• Work task:
Without including any images, output the listing below exactly.

• Task input:
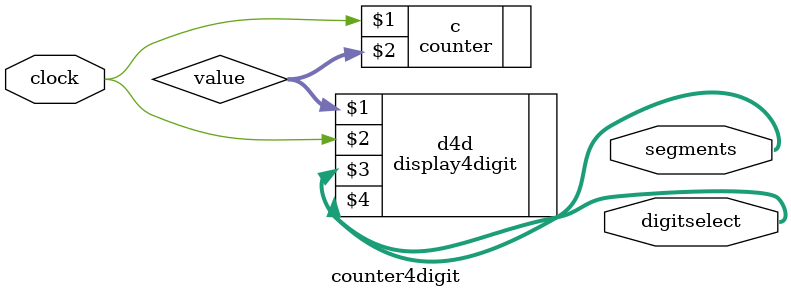
<source format=sv>
`timescale 1ns / 1ps


module counter4digit(
     input wire clock,
     output wire [7:0] digitselect,
     output wire [7:0] segments
     );
     
     wire [15:0] value;
     counter c(clock, value);
     display4digit d4d(value, clock, segments, digitselect);
    
endmodule

</source>
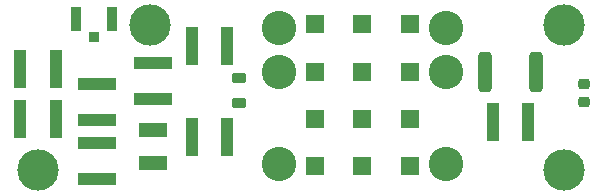
<source format=gts>
G04 #@! TF.GenerationSoftware,KiCad,Pcbnew,7.0.9*
G04 #@! TF.CreationDate,2023-11-27T12:39:36-05:00*
G04 #@! TF.ProjectId,GE_3T_Wantcom_motherboard,47455f33-545f-4576-916e-74636f6d5f6d,0*
G04 #@! TF.SameCoordinates,Original*
G04 #@! TF.FileFunction,Soldermask,Top*
G04 #@! TF.FilePolarity,Negative*
%FSLAX46Y46*%
G04 Gerber Fmt 4.6, Leading zero omitted, Abs format (unit mm)*
G04 Created by KiCad (PCBNEW 7.0.9) date 2023-11-27 12:39:36*
%MOMM*%
%LPD*%
G01*
G04 APERTURE LIST*
G04 Aperture macros list*
%AMRoundRect*
0 Rectangle with rounded corners*
0 $1 Rounding radius*
0 $2 $3 $4 $5 $6 $7 $8 $9 X,Y pos of 4 corners*
0 Add a 4 corners polygon primitive as box body*
4,1,4,$2,$3,$4,$5,$6,$7,$8,$9,$2,$3,0*
0 Add four circle primitives for the rounded corners*
1,1,$1+$1,$2,$3*
1,1,$1+$1,$4,$5*
1,1,$1+$1,$6,$7*
1,1,$1+$1,$8,$9*
0 Add four rect primitives between the rounded corners*
20,1,$1+$1,$2,$3,$4,$5,0*
20,1,$1+$1,$4,$5,$6,$7,0*
20,1,$1+$1,$6,$7,$8,$9,0*
20,1,$1+$1,$8,$9,$2,$3,0*%
G04 Aperture macros list end*
%ADD10C,3.500000*%
%ADD11C,2.920000*%
%ADD12R,1.500000X1.500000*%
%ADD13RoundRect,0.218750X0.381250X-0.218750X0.381250X0.218750X-0.381250X0.218750X-0.381250X-0.218750X0*%
%ADD14R,0.990600X3.251200*%
%ADD15RoundRect,0.250000X0.312500X1.450000X-0.312500X1.450000X-0.312500X-1.450000X0.312500X-1.450000X0*%
%ADD16R,3.251200X0.990600*%
%ADD17R,2.360000X1.270000*%
%ADD18R,0.838200X0.889000*%
%ADD19R,0.889000X2.057400*%
%ADD20RoundRect,0.225000X-0.250000X0.225000X-0.250000X-0.225000X0.250000X-0.225000X0.250000X0.225000X0*%
G04 APERTURE END LIST*
D10*
X158000000Y-114750000D03*
X167500000Y-102500000D03*
X202500000Y-102500000D03*
X202500000Y-114750000D03*
D11*
X178400000Y-106450000D03*
X192500000Y-106450000D03*
X178400000Y-102750000D03*
X178400000Y-114250000D03*
D12*
X181450000Y-102450000D03*
X181450000Y-106450000D03*
X181450000Y-110450000D03*
X181450000Y-114450000D03*
X185450000Y-102450000D03*
X185450000Y-106450000D03*
X185450000Y-110450000D03*
X185450000Y-114450000D03*
X189450000Y-102450000D03*
X189450000Y-106450000D03*
X189450000Y-110450000D03*
X189450000Y-114450000D03*
D11*
X192500000Y-102750000D03*
X192500000Y-114250000D03*
D13*
X175000000Y-109125000D03*
X175000000Y-107000000D03*
D14*
X159511300Y-106250000D03*
X156488700Y-106250000D03*
D15*
X200117500Y-106500000D03*
X195842500Y-106500000D03*
D16*
X163000000Y-107488700D03*
X163000000Y-110511300D03*
D17*
X167750000Y-114145000D03*
X167750000Y-111355000D03*
D14*
X159511300Y-110500000D03*
X156488700Y-110500000D03*
D18*
X162750000Y-103548399D03*
D19*
X161250000Y-101999990D03*
X164250000Y-101999990D03*
D14*
X196488700Y-110740000D03*
X199511300Y-110740000D03*
X170988700Y-112000000D03*
X174011300Y-112000000D03*
D16*
X167750000Y-105738700D03*
X167750000Y-108761300D03*
D20*
X204250000Y-107475000D03*
X204250000Y-109025000D03*
D16*
X163000000Y-112488700D03*
X163000000Y-115511300D03*
D14*
X171000000Y-104250000D03*
X174022600Y-104250000D03*
M02*

</source>
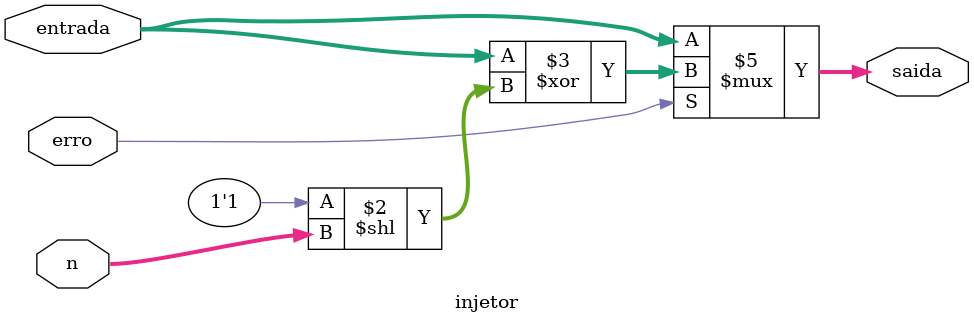
<source format=v>
module injetor(
  input [8:0] entrada,
  input [3:0] n,
  input erro,
  output reg [8:0] saida
);

  always @(*) 
  begin
    saida = entrada; // Mantém a entrada como padrão

    if (erro)
      saida = entrada ^ (1'b1 << n); // Inverte o bit especificado por n
  end

endmodule

</source>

• Answer area:
<source format=sv>
`timescale 1ns / 1ps


module counter4digit(
     input wire clock,
     output wire [7:0] digitselect,
     output wire [7:0] segments
     );
     
     wire [15:0] value;
     counter c(clock, value);
     display4digit d4d(value, clock, segments, digitselect);
    
endmodule

</source>
<source format=gts>
G04 #@! TF.GenerationSoftware,KiCad,Pcbnew,7.0.9*
G04 #@! TF.CreationDate,2023-11-27T12:39:36-05:00*
G04 #@! TF.ProjectId,GE_3T_Wantcom_motherboard,47455f33-545f-4576-916e-74636f6d5f6d,0*
G04 #@! TF.SameCoordinates,Original*
G04 #@! TF.FileFunction,Soldermask,Top*
G04 #@! TF.FilePolarity,Negative*
%FSLAX46Y46*%
G04 Gerber Fmt 4.6, Leading zero omitted, Abs format (unit mm)*
G04 Created by KiCad (PCBNEW 7.0.9) date 2023-11-27 12:39:36*
%MOMM*%
%LPD*%
G01*
G04 APERTURE LIST*
G04 Aperture macros list*
%AMRoundRect*
0 Rectangle with rounded corners*
0 $1 Rounding radius*
0 $2 $3 $4 $5 $6 $7 $8 $9 X,Y pos of 4 corners*
0 Add a 4 corners polygon primitive as box body*
4,1,4,$2,$3,$4,$5,$6,$7,$8,$9,$2,$3,0*
0 Add four circle primitives for the rounded corners*
1,1,$1+$1,$2,$3*
1,1,$1+$1,$4,$5*
1,1,$1+$1,$6,$7*
1,1,$1+$1,$8,$9*
0 Add four rect primitives between the rounded corners*
20,1,$1+$1,$2,$3,$4,$5,0*
20,1,$1+$1,$4,$5,$6,$7,0*
20,1,$1+$1,$6,$7,$8,$9,0*
20,1,$1+$1,$8,$9,$2,$3,0*%
G04 Aperture macros list end*
%ADD10C,3.500000*%
%ADD11C,2.920000*%
%ADD12R,1.500000X1.500000*%
%ADD13RoundRect,0.218750X0.381250X-0.218750X0.381250X0.218750X-0.381250X0.218750X-0.381250X-0.218750X0*%
%ADD14R,0.990600X3.251200*%
%ADD15RoundRect,0.250000X0.312500X1.450000X-0.312500X1.450000X-0.312500X-1.450000X0.312500X-1.450000X0*%
%ADD16R,3.251200X0.990600*%
%ADD17R,2.360000X1.270000*%
%ADD18R,0.838200X0.889000*%
%ADD19R,0.889000X2.057400*%
%ADD20RoundRect,0.225000X-0.250000X0.225000X-0.250000X-0.225000X0.250000X-0.225000X0.250000X0.225000X0*%
G04 APERTURE END LIST*
D10*
X158000000Y-114750000D03*
X167500000Y-102500000D03*
X202500000Y-102500000D03*
X202500000Y-114750000D03*
D11*
X178400000Y-106450000D03*
X192500000Y-106450000D03*
X178400000Y-102750000D03*
X178400000Y-114250000D03*
D12*
X181450000Y-102450000D03*
X181450000Y-106450000D03*
X181450000Y-110450000D03*
X181450000Y-114450000D03*
X185450000Y-102450000D03*
X185450000Y-106450000D03*
X185450000Y-110450000D03*
X185450000Y-114450000D03*
X189450000Y-102450000D03*
X189450000Y-106450000D03*
X189450000Y-110450000D03*
X189450000Y-114450000D03*
D11*
X192500000Y-102750000D03*
X192500000Y-114250000D03*
D13*
X175000000Y-109125000D03*
X175000000Y-107000000D03*
D14*
X159511300Y-106250000D03*
X156488700Y-106250000D03*
D15*
X200117500Y-106500000D03*
X195842500Y-106500000D03*
D16*
X163000000Y-107488700D03*
X163000000Y-110511300D03*
D17*
X167750000Y-114145000D03*
X167750000Y-111355000D03*
D14*
X159511300Y-110500000D03*
X156488700Y-110500000D03*
D18*
X162750000Y-103548399D03*
D19*
X161250000Y-101999990D03*
X164250000Y-101999990D03*
D14*
X196488700Y-110740000D03*
X199511300Y-110740000D03*
X170988700Y-112000000D03*
X174011300Y-112000000D03*
D16*
X167750000Y-105738700D03*
X167750000Y-108761300D03*
D20*
X204250000Y-107475000D03*
X204250000Y-109025000D03*
D16*
X163000000Y-112488700D03*
X163000000Y-115511300D03*
D14*
X171000000Y-104250000D03*
X174022600Y-104250000D03*
M02*

</source>
<source format=v>
module injetor(
  input [8:0] entrada,
  input [3:0] n,
  input erro,
  output reg [8:0] saida
);

  always @(*) 
  begin
    saida = entrada; // Mantém a entrada como padrão

    if (erro)
      saida = entrada ^ (1'b1 << n); // Inverte o bit especificado por n
  end

endmodule

</source>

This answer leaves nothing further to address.